CHAPTER FIFTY-TWO TINA
CHAPTER FIFTY-TWO
T INA
Castillo is on the phone when Tina reaches his office.
“Okay, thanks.” He lowers his phone and pushes his chair back.
Tina steps inside the small room, holding her opened laptop in front of her chest, her pulse racing. “I think I’ve found the identity of the male passenger traveling as Chad Wickham.”
Castillo remains seated as Tina strides toward him and sets her laptop on his desk.

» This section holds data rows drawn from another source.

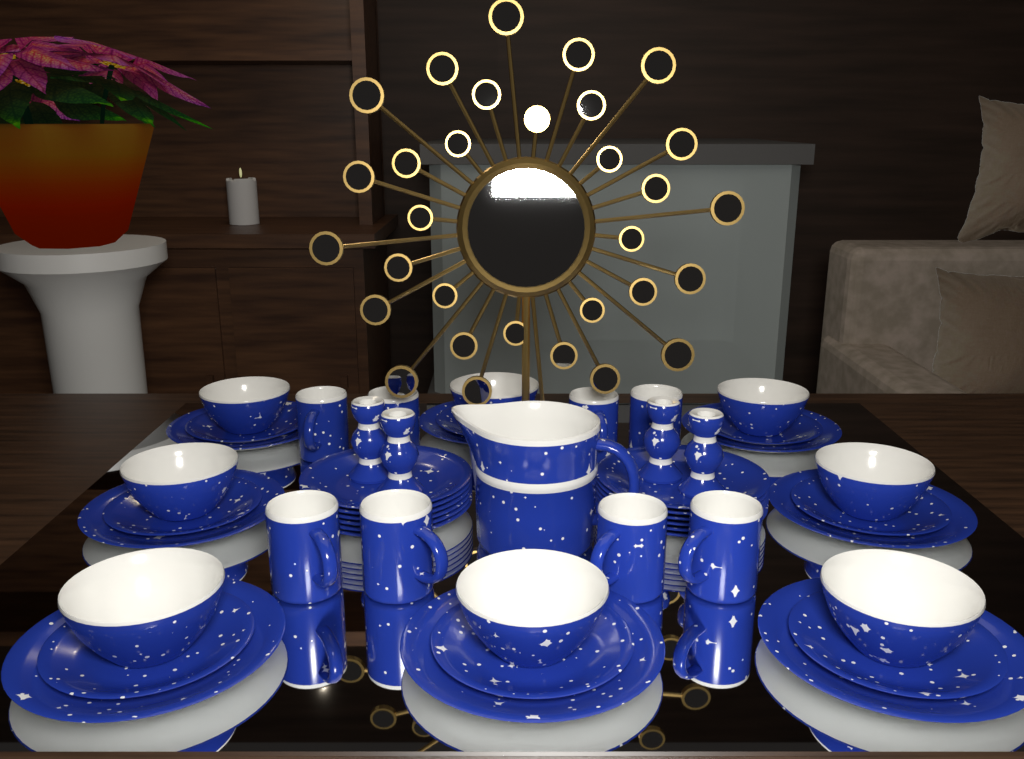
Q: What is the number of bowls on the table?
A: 8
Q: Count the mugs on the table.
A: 8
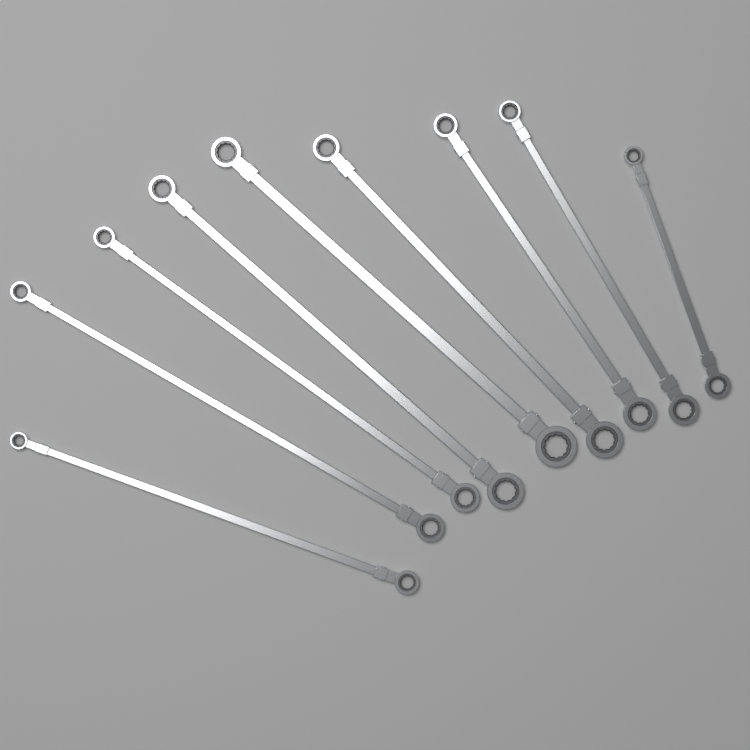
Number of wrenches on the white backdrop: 9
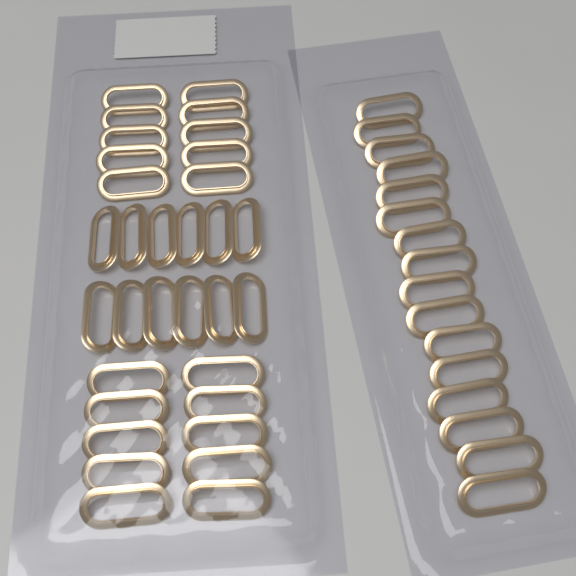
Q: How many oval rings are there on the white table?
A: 48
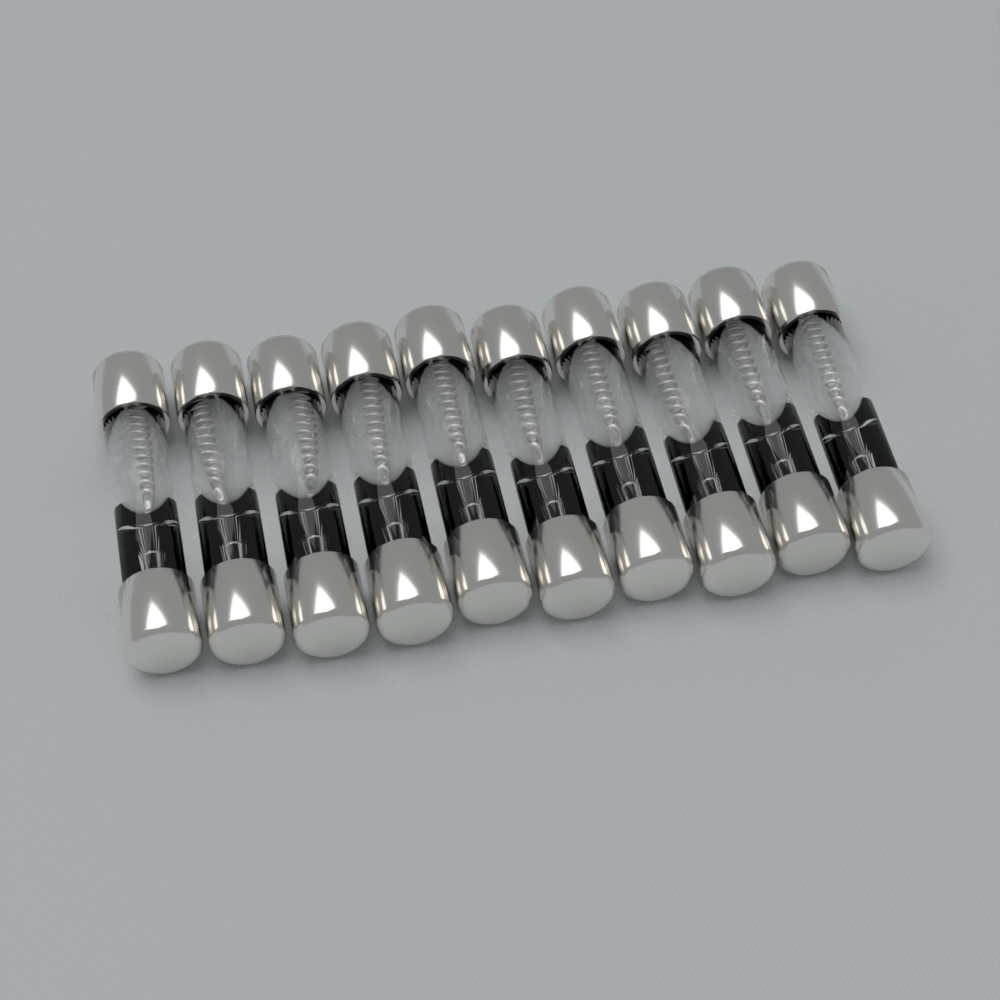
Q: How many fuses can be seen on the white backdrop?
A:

“I ran the deceased intruder at Rossi’s home through our database using the driver’s license Pratt found on him and learned that he spent the last four years at Otisville Federal for internet crime. He was released earlier this year.” She crosses her arms. “So I went through every Otisville prisoner released this year and compared their photos to Chad Wickham’s driver’s license.” She nods toward her laptop screen. “And I found him. Conner Abrams. He was let out from his three-year sentence for third-degree robbery last March and could easily pass for Chad Wickham. He served in the navy for six years, from 2005 to 2011, and was a Navy SEAL for the last four. Both men are five eleven, have brown eyes, brown hair, and very similar facial features.” She pivots to face Castillo. “I think this is who we’re looking for.”
“Good work. Send me his photo, and I’ll get it out to our search team. Get me his address, too, and I’ll send a patrol car to make sure he’s not home.” He stands from his chair. “The search team up north just found the female passenger’s body suspended in a tree near Otisco Lake. She had a parachute but sustained severe head injuries from her fall and was impaled by a tree limb through her broken neck. They cut her down and declared her dead at the scene.”
She cringes, envisioning the woman’s mangled body dangling from the tree. She swallows, wondering how her male conspirator fared—and baby Liam.
Conner Abrams’s Navy SEAL training would make him an expert parachuter. If he has Liam, and he kept hold of him during the jump, there’s a chance the boy is alive.
Tina covers her mouth with her hand. “Did they find the male passenger? Or the baby?” She braces herself for the answer to her second question, unsure if she can stomach the answer.
Castillo presses his lips into a hard line. “No. Not yet. Ruiz called before I got the news about the female parachuter. They’ve done a preliminary search of the aircraft, and there’s no sign of the missing infant.” He points a finger toward her. “You know the Finger Lakes area well from your time there as a kid?”
Tina nods. “Very well.”
He reaches for the bulletproof vest hanging on the wall beside his desk and dons it over his head. “Our Black Hawk is taking a SWAT team up north to join the search. The pilot wasn’t too excited to be flying in this weather, but the visibility has improved enough to go. It’s a good thing our chopper was already parked on the roof, because the pilot said it will be much easier to take off than it would have been to land. I’m going with them. I want you to come too.”
“What?” Has he forgotten I work behind a desk? Just the thought of flying through a storm in a Black Hawk with a SWAT team makes her heart race. “I don’t know that I’m—”
“I need someone with us who’s familiar with the area.” He strides past her. “Send me that info, and I’ll find you a bulletproof vest. Then meet me on the roof. We’re leaving in five.”
Speechless, Tina lifts her laptop and hurries back to her cubicle.
The floor is now brightly lit and bustling with activity: phones, people talking, fax machine beeps, and the chatter of keyboards as she passes several colleagues on her way to her desk. But all she can hear is her pulse pounding in her ears.
When she reaches her desk, she sets down her laptop and sends Conner Abrams’s information to Castillo without sitting down.
“Here you go.”
She turns to Castillo standing behind her, holding out a bulletproof vest.
“It’s just a precaution,” he adds, seeing the fear in her eyes.
She pulls it on, surprised by how heavy it is.
“Let’s go.” Castillo is already heading for the elevators.
Tina hurries after him, her pulse spiking at the rain pelting against the windows.
“You been on a chopper before?” he asks.
“Never.”
“Today might be a bit of a rough ride.”
When they reach the top floor, she hears the whir of the Black Hawk’s blades and the drone of its two jet engines. During their elevator ride, Castillo explained they’d be using a thermal camera attached to the helicopter to search the forested area surrounding the Finger Lakes. As she follows Castillo onto the roof, she’s hit with a rush of wind, unsure if the gust is from the storm or the chopper.
Adrenaline courses through her as she climbs inside the long, black helicopter and takes a seat beside Castillo, facing the tail. Across from them, a SWAT member hands them each a black-and-mint green headset.
“Put these on!” he yells.
Tina’s hand trembles as she dons the headset. The door beside her slides closed, and they lift away from the building. When the tail elevates into the air, she’s forced against the back of her seat and grips Castillo’s arm.
He turns, looking startled, and she releases her grip.
“Sorry,” she says into her mouthpiece. But her voice is drowned out by the rhythmic thump of the blades spinning overhead.